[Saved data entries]
___

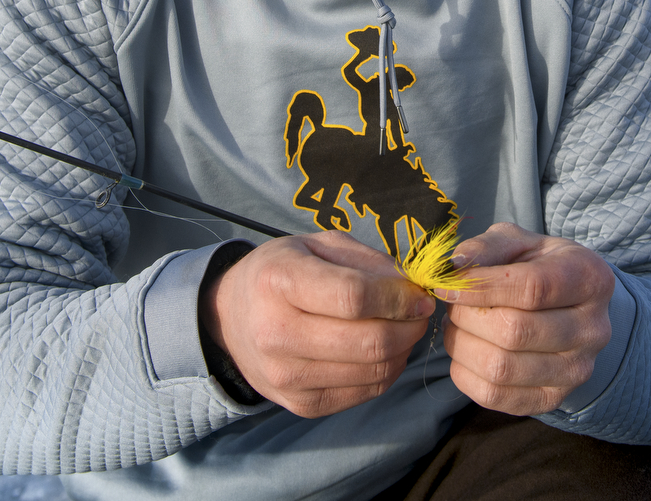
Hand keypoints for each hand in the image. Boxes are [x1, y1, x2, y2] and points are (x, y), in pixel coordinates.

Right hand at [204, 231, 434, 416]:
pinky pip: (366, 392)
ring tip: (403, 328)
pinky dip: (387, 370)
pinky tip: (384, 350)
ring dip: (403, 349)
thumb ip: (367, 261)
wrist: (231, 318)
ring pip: (374, 372)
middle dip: (410, 326)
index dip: (398, 297)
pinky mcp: (301, 405)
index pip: (353, 297)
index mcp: (278, 282)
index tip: (419, 294)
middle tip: (419, 312)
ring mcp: (286, 377)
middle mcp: (276, 334)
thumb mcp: (317, 245)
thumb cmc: (282, 272)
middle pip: (369, 342)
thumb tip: (413, 288)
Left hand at [439, 222, 615, 414]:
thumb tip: (452, 268)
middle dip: (468, 317)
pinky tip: (465, 352)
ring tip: (456, 326)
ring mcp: (577, 370)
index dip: (481, 287)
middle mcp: (593, 330)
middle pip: (514, 332)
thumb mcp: (518, 242)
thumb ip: (486, 247)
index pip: (531, 288)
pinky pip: (495, 396)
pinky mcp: (554, 399)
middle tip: (452, 304)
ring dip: (462, 346)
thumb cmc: (538, 267)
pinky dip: (465, 374)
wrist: (567, 307)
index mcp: (591, 280)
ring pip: (501, 368)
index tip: (446, 283)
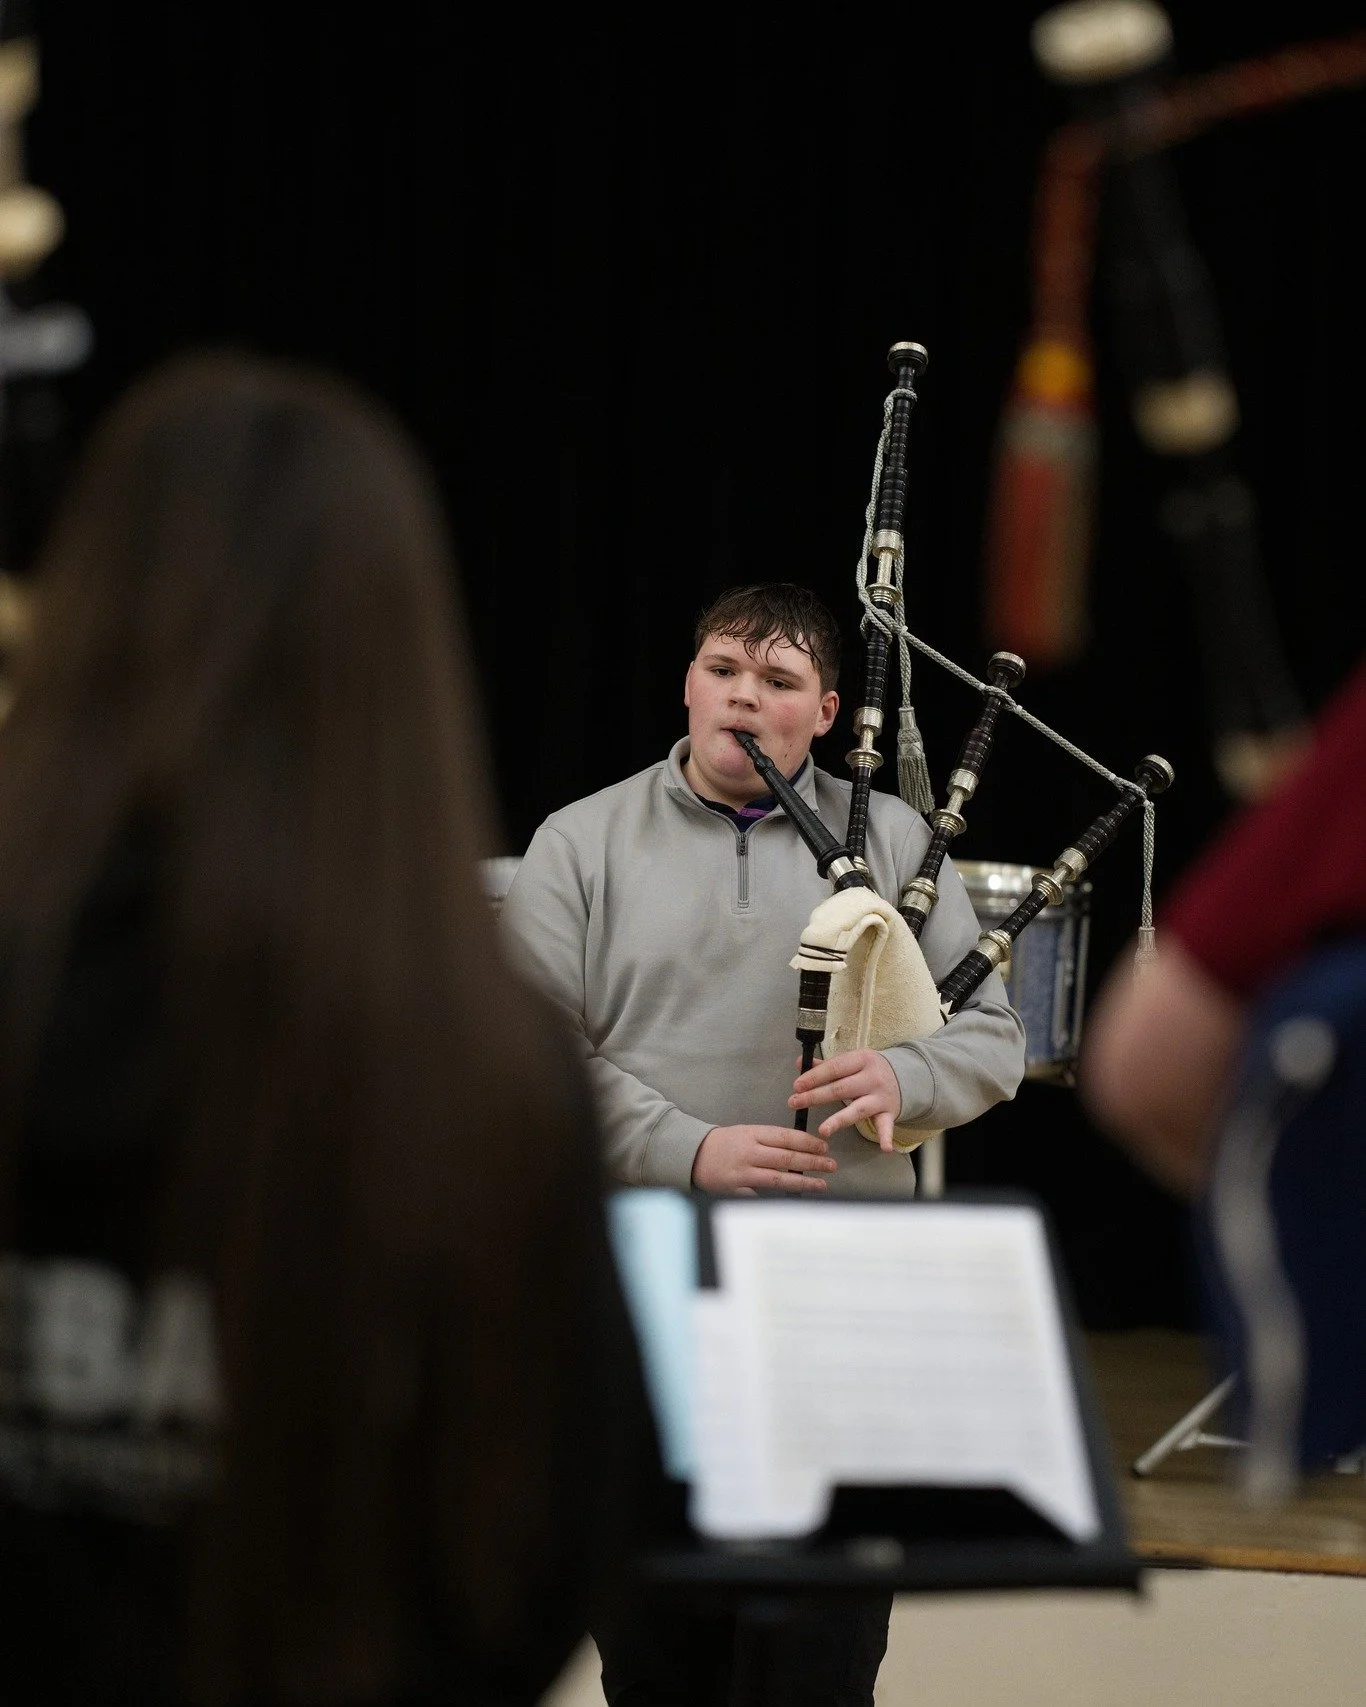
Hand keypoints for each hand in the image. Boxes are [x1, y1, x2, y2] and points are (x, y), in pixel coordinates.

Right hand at [690, 1124, 837, 1194]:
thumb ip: (769, 1141)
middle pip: (786, 1158)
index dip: (807, 1143)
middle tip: (831, 1165)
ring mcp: (742, 1173)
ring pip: (778, 1179)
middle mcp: (749, 1152)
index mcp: (752, 1134)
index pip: (785, 1137)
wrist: (692, 1155)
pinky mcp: (735, 1190)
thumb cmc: (724, 1143)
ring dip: (803, 1182)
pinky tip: (796, 1201)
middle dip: (812, 1162)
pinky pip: (761, 1196)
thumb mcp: (746, 1133)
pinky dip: (778, 1199)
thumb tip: (800, 1151)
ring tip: (822, 1184)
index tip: (824, 1147)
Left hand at [789, 1049, 901, 1151]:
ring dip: (839, 1120)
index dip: (814, 1077)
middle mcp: (872, 1078)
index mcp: (861, 1060)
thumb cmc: (869, 1069)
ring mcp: (881, 1097)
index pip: (834, 1068)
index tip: (796, 1086)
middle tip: (794, 1102)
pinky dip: (886, 1137)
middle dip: (816, 1096)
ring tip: (823, 1130)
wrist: (906, 1075)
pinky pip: (887, 1126)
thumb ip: (825, 1065)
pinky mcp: (889, 1113)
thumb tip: (799, 1062)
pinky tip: (885, 1148)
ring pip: (857, 1109)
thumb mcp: (851, 1061)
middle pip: (841, 1089)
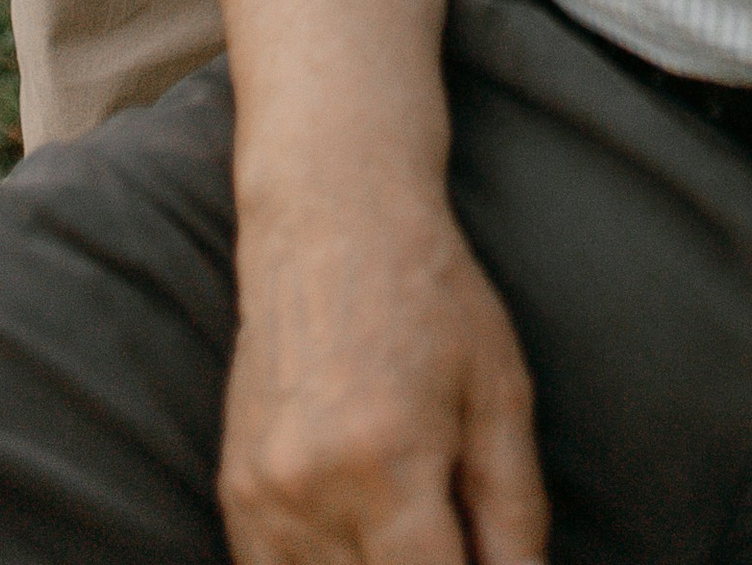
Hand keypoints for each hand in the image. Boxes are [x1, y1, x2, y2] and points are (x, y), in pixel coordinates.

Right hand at [221, 188, 546, 564]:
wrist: (332, 221)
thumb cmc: (431, 299)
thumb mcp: (500, 393)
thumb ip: (516, 511)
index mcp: (388, 465)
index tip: (480, 556)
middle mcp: (310, 491)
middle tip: (453, 530)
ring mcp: (261, 499)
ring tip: (414, 527)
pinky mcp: (235, 495)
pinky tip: (367, 536)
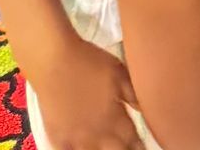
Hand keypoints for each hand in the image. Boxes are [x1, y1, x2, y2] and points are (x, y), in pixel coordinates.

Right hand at [31, 35, 140, 149]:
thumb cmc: (88, 61)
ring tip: (108, 147)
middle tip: (130, 148)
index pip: (133, 142)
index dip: (140, 146)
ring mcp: (76, 139)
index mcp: (114, 119)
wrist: (53, 59)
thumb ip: (134, 94)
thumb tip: (146, 109)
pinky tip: (82, 148)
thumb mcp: (118, 72)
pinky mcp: (58, 138)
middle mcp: (97, 135)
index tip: (143, 145)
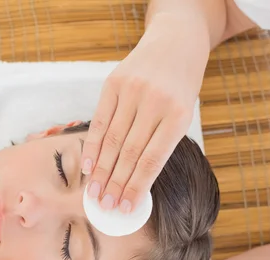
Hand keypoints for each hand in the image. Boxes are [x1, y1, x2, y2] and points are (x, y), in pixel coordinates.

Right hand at [82, 13, 210, 211]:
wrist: (175, 42)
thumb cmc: (180, 86)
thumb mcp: (182, 113)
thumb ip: (160, 142)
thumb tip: (134, 181)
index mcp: (178, 116)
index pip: (152, 161)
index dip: (136, 187)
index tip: (124, 207)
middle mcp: (155, 103)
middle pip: (129, 154)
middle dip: (115, 184)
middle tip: (104, 206)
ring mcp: (133, 91)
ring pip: (112, 140)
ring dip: (101, 170)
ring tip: (94, 192)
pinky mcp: (114, 83)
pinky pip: (100, 121)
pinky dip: (92, 146)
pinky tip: (88, 165)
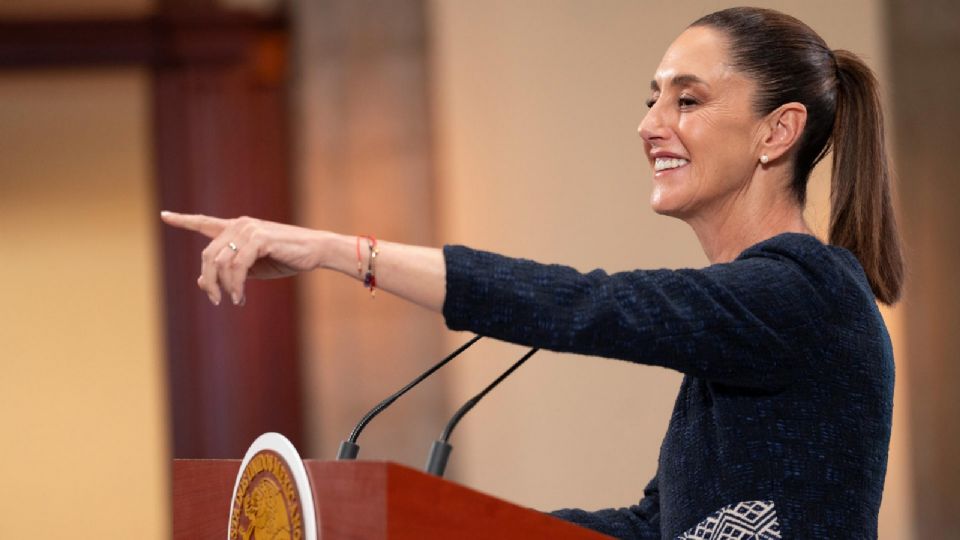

___

_WHAT YOU HAVE TO DO_.
Print, word for word, every entry shown above; the pictures stay out.

_RESPONSE BELOW_.
Hand keypoints for each hand in the image. Boxes are [x1, y1, x2, y2] and points are (x, y), in pixel coordinates.

Right hand at [204, 231, 434, 416]:
pinky pip: (366, 392)
ring tip: (403, 328)
pinky dip: (387, 370)
pinky tip: (384, 350)
ring dip: (403, 349)
thumb ip: (367, 261)
wrist: (231, 318)
ring pip: (374, 372)
middle dip: (410, 326)
index dip: (398, 297)
pinky mcp: (301, 405)
index pip: (353, 297)
index mcp: (278, 282)
index tip: (419, 294)
middle tip: (419, 312)
ring mcp: (286, 377)
middle mcp: (276, 334)
thumb mcp: (317, 245)
thumb cmc: (282, 272)
middle pip: (369, 342)
thumb tip: (413, 288)
Left hand at [439, 222, 615, 414]:
thumb tip: (452, 268)
middle dip: (468, 317)
pinky tip: (465, 352)
ring tip: (456, 326)
ring mcp: (577, 370)
index dip: (481, 287)
middle mcp: (593, 330)
middle pip: (514, 332)
thumb mcp: (518, 242)
thumb ip: (486, 247)
index pip: (531, 288)
pinky pip: (495, 396)
pinky mcp: (554, 399)
middle tip: (452, 304)
ring dip: (462, 346)
thumb cmc: (538, 267)
pinky dip: (465, 374)
wrist: (567, 307)
index mcp: (591, 280)
ring pip: (501, 368)
index tip: (446, 283)
Hand keypoints for each hand in the image. Boxes are [x1, y1, x2, y2] and points are (x, y), in pixel coordinates.

Right hand at [690, 1124, 837, 1194]:
thumb ip: (769, 1141)
middle pip: (786, 1158)
index dip: (807, 1143)
middle tip: (831, 1165)
ring mcp: (742, 1173)
ring pip: (778, 1179)
middle mcp: (749, 1152)
index mcp: (752, 1134)
index pip: (785, 1137)
wrist: (692, 1155)
pinky mcp: (735, 1190)
thumb cmc: (724, 1143)
ring dip: (803, 1182)
pinky tip: (796, 1201)
middle dip: (812, 1162)
pinky pip: (761, 1196)
thumb mcp: (746, 1133)
pinky dip: (778, 1199)
thumb tip: (800, 1151)
ring tip: (822, 1184)
index tip: (824, 1147)
Left hand at [789, 1049, 901, 1151]:
ring dip: (839, 1120)
index dip: (814, 1077)
middle mcp: (872, 1078)
index mcp: (861, 1060)
thumb cmc: (869, 1069)
ring mcp: (881, 1097)
index pip: (834, 1068)
index tip: (796, 1086)
middle tip: (794, 1102)
pinky dip: (886, 1137)
middle dip: (816, 1096)
ring tip: (823, 1130)
wrist: (906, 1075)
pinky pip: (887, 1126)
thumb ip: (825, 1065)
pinky mcp: (889, 1113)
thumb tip: (799, 1062)
pinky tip: (885, 1148)
ring pip: (857, 1109)
thumb mcp: (851, 1061)
middle pip: (841, 1089)
Hand keypoints for each hand in the image. Boxes are [x1, y1, x2, y2] and points are (x, y), in pixel coordinates.

Right hand at [221, 188, 546, 564]:
wrist: (332, 221)
thumb cmc: (431, 299)
thumb mcp: (500, 393)
thumb ip: (516, 511)
index mcp: (388, 465)
index tip: (480, 556)
middle mcp: (310, 491)
middle tip: (453, 530)
ring mcp: (261, 499)
ring tip: (414, 527)
pinky mcp: (235, 495)
pinky tip: (367, 536)
Hand keypoints for each hand in the image. Boxes are [x1, y1, x2, y2] and points are (x, y), in pixel coordinates.

Right hand at [31, 35, 140, 149]:
thumb cmc: (88, 61)
ring tip: (108, 147)
middle tip: (130, 148)
index pip: (133, 142)
index dip: (140, 146)
ring mcp: (76, 139)
index mcp: (114, 119)
wrist: (53, 59)
thumb ip: (134, 94)
thumb tip: (146, 109)
pinky tip: (82, 148)
thumb mcp: (118, 72)
pinky mcp: (58, 138)
middle mcp: (97, 135)
index tip: (143, 145)
Hand keypoints for each hand in the image. Boxes are [x1, y1, x2, y2] and points are (x, y), in pixel coordinates.

Right hand at [82, 13, 210, 211]:
wrist: (175, 42)
thumb cmc: (180, 86)
thumb mcp: (182, 113)
thumb ip: (160, 142)
thumb tip: (134, 181)
index mcp: (178, 116)
index pip: (152, 161)
index dip: (136, 187)
index tip: (124, 207)
middle mcp: (155, 103)
middle pip: (129, 154)
middle dip: (115, 184)
middle tip: (104, 206)
ring mcp: (133, 91)
ring pip: (112, 140)
ring dip: (101, 170)
ring tip: (94, 192)
pinky mcp: (114, 83)
pinky pip: (100, 121)
pinky dip: (92, 146)
pinky tip: (88, 165)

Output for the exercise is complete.